June 12. By Erica Batten. The playground at Bailey Road Park has a new feature that makes the play space more accessible to children with disabilities that affect their speech. The colorful new tool is called a communication board, and it’s an example of augmentative and alternative communication, or AAC.

“It’s a way to give a person a voice when they don’t have one,” said Mary Elizabeth McEwen, a pediatric speech-language pathologist and owner of Homefront Speech Therapy.

McEwen said that in the U.S. more than two million people, including those with autism, cerebral palsy, apraxia, and other conditions that affect speech, use AAC. She spearheaded the effort to have communication boards installed at three local parks: Bailey Road Park, North Mecklenburg Park in Huntersville, and Hope Park at the Lowe’s YMCA in Mooresville.

More coming

She is working to get boards in even more public spaces.

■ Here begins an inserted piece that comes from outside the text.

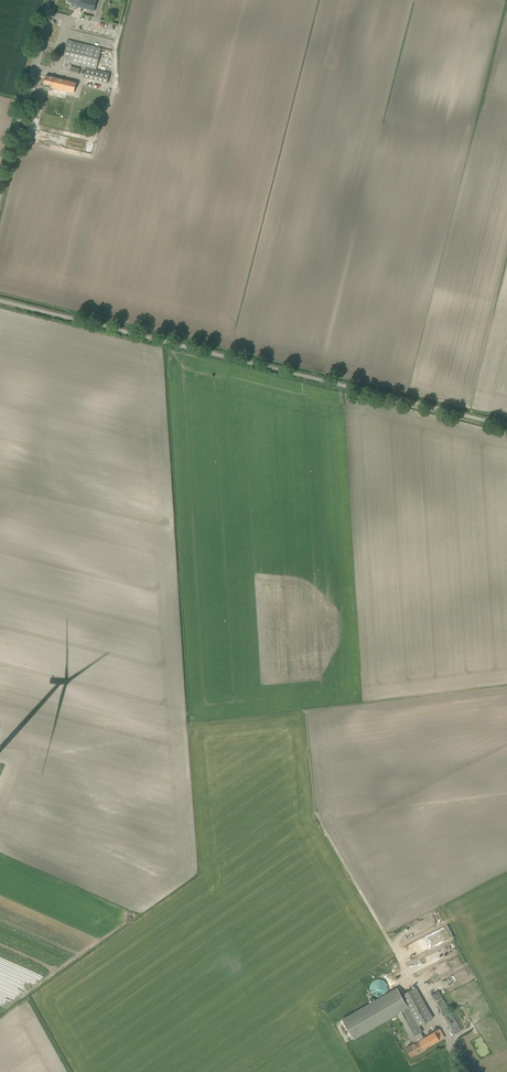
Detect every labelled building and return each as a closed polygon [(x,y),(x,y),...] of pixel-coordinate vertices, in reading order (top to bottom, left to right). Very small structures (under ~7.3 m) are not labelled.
[(68,2),(77,4),(77,6),(94,10),(97,0),(68,0),(68,2)] [(96,69),(101,49),(68,40),(63,61),(96,69)] [(80,69),(76,68),(71,66),(69,72),(78,74),(80,69)] [(107,83),(110,73),(86,67),(83,77),(107,83)] [(74,93),(76,83),(46,75),(44,83),(52,85),(51,87),(74,93)] [(432,948),(453,938),(446,924),(434,930),(433,926),(401,941),(409,960),(423,953),(423,955),(426,953),(427,955),(434,951),(432,948)] [(416,970),(429,963),(427,957),(413,964),(416,970)] [(383,981),(382,980),(381,979),(379,979),(378,979),(376,980),(374,980),(373,981),(372,983),(371,984),(370,986),(370,987),(370,989),(370,991),(371,992),(372,994),(373,994),(374,995),(375,996),(376,997),(378,997),(379,997),(380,997),(382,997),(383,996),(384,995),(385,994),(386,993),(387,992),(387,991),(388,989),(388,988),(387,986),(387,984),(386,983),(385,982),(383,981)] [(415,987),(401,995),(408,1007),(419,1026),(433,1018),(415,987)] [(353,1038),(397,1013),(408,1007),(401,995),(397,988),(342,1019),(353,1038)] [(439,991),(436,992),(432,995),(454,1034),(461,1030),(439,991)] [(412,1039),(413,1038),(415,1042),(406,1047),(411,1056),(445,1037),(440,1028),(422,1038),(419,1033),(422,1031),(419,1026),(408,1007),(397,1013),(412,1039)]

Installation of the boards was a joint effort of McEwen, the Mecklenburg and Iredell park and recreation departments, and Channing’s Joy, a Charlotte-based nonprofit that raises awareness of autism. The boards were manufactured by Smarty Symbols, which creates flashcards, games, and other AAC materials.

The communication board has pictures and corresponding words to represent common words and phrases, and—just like regular speech—it’s a two-way communication tool. A child who is unable to speak may point to the symbols for food. The friend or parent using the board with them then vocalizes communication about that symbol, such as asking “Are you hungry?” or talking about types of food.

Happily, the board also includes notes on how to use it effectively. For parents and other caregivers of children with speech disabilities, the board is a gentle introduction to AAC.

Learning playfully

“The presence of this board will help make it feel more familiar, comfortable and less scary when it’s suggested that their child begins using AAC,” said McEwen. Its strategic location on a playground supports the research that children learn best through play. Authors of a 2023 book called “A Pedagogy of Play” explain that in playful learning, children explore, lead their own learning, and, ultimately, connect learning with joy.

As she has connected with children through speech therapy, McEwen has also enjoyed the learning process, particularly problem-solving when children have multiple disabilities.

“I feel like my eyes have been continually opened to the fact that these kids are created with purpose and have deep value in this world.” McEwen said. “It drives me crazy when people write kids off as ‘too this’ or ‘too that’ just because they may not speak.”

The board at Bailey Road Park was installed in May and has already drawn visitors’ attention.

“Many people are simply ignorant [of] people with disabilities,” McEwen said. “My hope is that this can help be the beginning of increased community awareness, inclusion and pave the way to making public spaces more accessible.”

After almost a decade of experience in her field—and having three children of her own—McEwen would say that her own awareness has shifted as well.

“I have learned so much from the amazing children I work with, but most of all to always presume competence, always presume potential and never misinterpret not being able to speak with not having anything to say,” she said.